[Task directions]: Could you restate all of the records below exactly, with the pictures left out?

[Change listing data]
_____

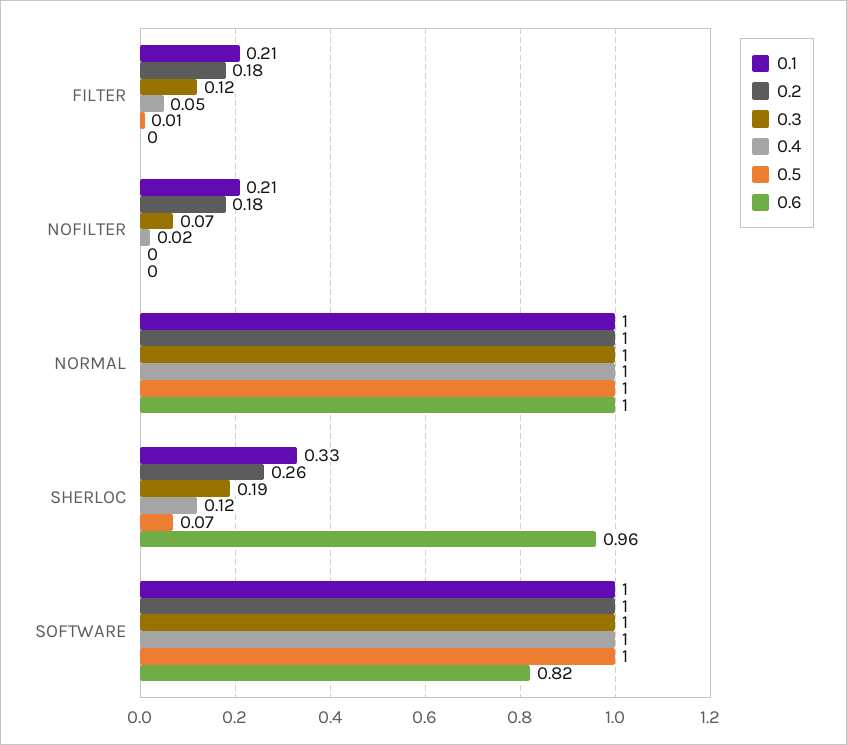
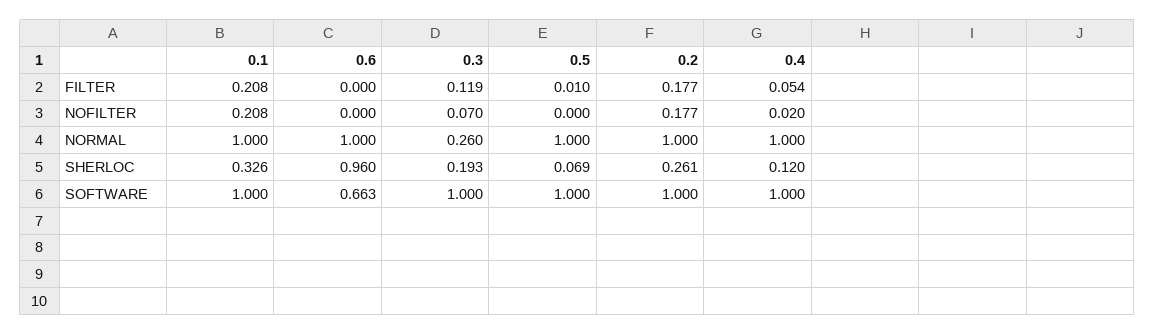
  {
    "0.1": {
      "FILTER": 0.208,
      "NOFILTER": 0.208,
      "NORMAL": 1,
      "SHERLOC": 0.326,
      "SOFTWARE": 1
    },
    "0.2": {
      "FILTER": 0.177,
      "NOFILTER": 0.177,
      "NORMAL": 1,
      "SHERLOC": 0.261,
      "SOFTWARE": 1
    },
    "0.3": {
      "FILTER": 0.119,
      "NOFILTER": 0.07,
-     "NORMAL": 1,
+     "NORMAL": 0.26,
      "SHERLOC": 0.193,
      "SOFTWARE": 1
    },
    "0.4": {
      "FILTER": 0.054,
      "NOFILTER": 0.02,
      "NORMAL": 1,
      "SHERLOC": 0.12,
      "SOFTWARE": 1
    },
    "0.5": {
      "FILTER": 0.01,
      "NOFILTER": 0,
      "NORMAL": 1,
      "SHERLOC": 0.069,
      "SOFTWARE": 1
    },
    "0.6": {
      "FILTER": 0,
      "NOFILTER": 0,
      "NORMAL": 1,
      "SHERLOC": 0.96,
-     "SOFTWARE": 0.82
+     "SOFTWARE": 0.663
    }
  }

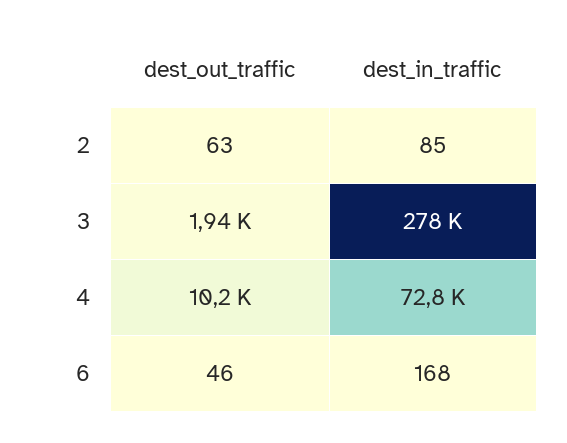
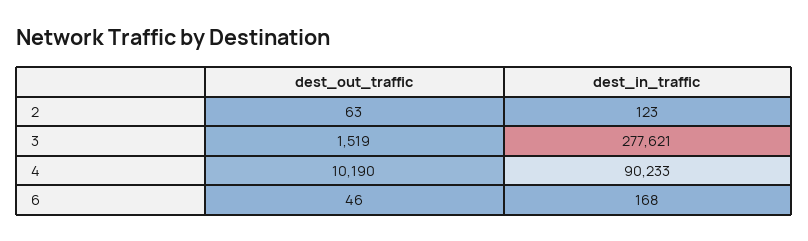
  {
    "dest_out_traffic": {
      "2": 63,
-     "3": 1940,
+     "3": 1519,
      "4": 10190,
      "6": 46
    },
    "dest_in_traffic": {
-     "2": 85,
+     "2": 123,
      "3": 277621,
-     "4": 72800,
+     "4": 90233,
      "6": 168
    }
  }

_____

[Written response]:
  {
    "0.1": {
      "FILTER": 0.208,
      "NOFILTER": 0.208,
      "NORMAL": 1,
      "SHERLOC": 0.326,
      "SOFTWARE": 1
    },
    "0.2": {
      "FILTER": 0.177,
      "NOFILTER": 0.177,
      "NORMAL": 1,
      "SHERLOC": 0.261,
      "SOFTWARE": 1
    },
    "0.3": {
      "FILTER": 0.119,
      "NOFILTER": 0.07,
-     "NORMAL": 1,
+     "NORMAL": 0.26,
      "SHERLOC": 0.193,
      "SOFTWARE": 1
    },
    "0.4": {
      "FILTER": 0.054,
      "NOFILTER": 0.02,
      "NORMAL": 1,
      "SHERLOC": 0.12,
      "SOFTWARE": 1
    },
    "0.5": {
      "FILTER": 0.01,
      "NOFILTER": 0,
      "NORMAL": 1,
      "SHERLOC": 0.069,
      "SOFTWARE": 1
    },
    "0.6": {
      "FILTER": 0,
      "NOFILTER": 0,
      "NORMAL": 1,
      "SHERLOC": 0.96,
-     "SOFTWARE": 0.82
+     "SOFTWARE": 0.663
    }
  }

  {
    "dest_out_traffic": {
      "2": 63,
-     "3": 1940,
+     "3": 1519,
      "4": 10190,
      "6": 46
    },
    "dest_in_traffic": {
-     "2": 85,
+     "2": 123,
      "3": 277621,
-     "4": 72800,
+     "4": 90233,
      "6": 168
    }
  }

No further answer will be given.